▶ **Instructions to follow**
How many of the lines below contain the string "instances", matching case exactly? Reply with the number alone.

▶ **Available records**
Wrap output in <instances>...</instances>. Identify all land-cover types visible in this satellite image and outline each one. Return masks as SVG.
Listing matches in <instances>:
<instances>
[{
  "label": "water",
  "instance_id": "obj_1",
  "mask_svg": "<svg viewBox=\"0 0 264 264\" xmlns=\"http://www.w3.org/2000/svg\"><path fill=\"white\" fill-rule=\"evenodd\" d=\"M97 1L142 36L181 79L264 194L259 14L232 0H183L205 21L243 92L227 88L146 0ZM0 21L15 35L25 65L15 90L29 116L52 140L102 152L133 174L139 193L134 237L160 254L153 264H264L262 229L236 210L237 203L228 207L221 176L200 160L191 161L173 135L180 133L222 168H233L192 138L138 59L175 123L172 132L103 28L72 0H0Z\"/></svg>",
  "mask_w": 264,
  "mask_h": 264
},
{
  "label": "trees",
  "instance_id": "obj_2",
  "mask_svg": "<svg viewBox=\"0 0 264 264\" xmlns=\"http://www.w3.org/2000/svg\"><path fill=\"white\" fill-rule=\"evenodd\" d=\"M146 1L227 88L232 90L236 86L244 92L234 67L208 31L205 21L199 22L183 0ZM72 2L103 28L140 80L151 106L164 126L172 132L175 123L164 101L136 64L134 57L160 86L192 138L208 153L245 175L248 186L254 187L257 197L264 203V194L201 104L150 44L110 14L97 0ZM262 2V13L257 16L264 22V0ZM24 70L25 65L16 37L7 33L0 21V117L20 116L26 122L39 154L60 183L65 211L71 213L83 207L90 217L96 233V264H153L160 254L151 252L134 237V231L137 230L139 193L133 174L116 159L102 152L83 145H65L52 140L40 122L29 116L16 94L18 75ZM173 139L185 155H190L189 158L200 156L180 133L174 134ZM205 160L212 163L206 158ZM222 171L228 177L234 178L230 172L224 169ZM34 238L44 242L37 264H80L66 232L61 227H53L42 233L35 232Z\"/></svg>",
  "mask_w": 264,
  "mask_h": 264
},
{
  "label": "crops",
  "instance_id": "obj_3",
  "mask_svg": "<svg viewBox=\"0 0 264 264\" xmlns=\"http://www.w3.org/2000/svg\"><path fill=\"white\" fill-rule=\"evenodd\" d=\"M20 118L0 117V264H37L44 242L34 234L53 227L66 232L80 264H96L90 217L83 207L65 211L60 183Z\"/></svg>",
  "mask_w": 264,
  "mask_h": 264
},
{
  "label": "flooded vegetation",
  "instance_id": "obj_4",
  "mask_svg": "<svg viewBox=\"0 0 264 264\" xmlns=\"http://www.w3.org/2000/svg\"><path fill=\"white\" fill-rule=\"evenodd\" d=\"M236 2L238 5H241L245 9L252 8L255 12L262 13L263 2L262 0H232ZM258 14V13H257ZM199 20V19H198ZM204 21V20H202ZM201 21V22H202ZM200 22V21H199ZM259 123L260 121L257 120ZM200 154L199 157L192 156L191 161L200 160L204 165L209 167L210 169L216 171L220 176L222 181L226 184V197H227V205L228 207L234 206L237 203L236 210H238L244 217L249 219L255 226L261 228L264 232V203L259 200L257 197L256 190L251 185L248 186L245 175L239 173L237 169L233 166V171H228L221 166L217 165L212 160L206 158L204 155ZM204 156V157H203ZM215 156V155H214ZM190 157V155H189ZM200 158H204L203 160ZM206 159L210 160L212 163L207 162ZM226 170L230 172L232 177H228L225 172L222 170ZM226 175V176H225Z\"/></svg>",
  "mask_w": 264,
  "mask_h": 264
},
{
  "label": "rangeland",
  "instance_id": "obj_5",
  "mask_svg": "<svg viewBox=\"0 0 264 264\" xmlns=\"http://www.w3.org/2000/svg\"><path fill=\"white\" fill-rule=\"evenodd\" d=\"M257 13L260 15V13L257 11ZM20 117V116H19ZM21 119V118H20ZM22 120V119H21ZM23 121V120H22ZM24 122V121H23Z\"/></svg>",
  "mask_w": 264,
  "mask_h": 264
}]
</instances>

▶ **Solution to the problem**
4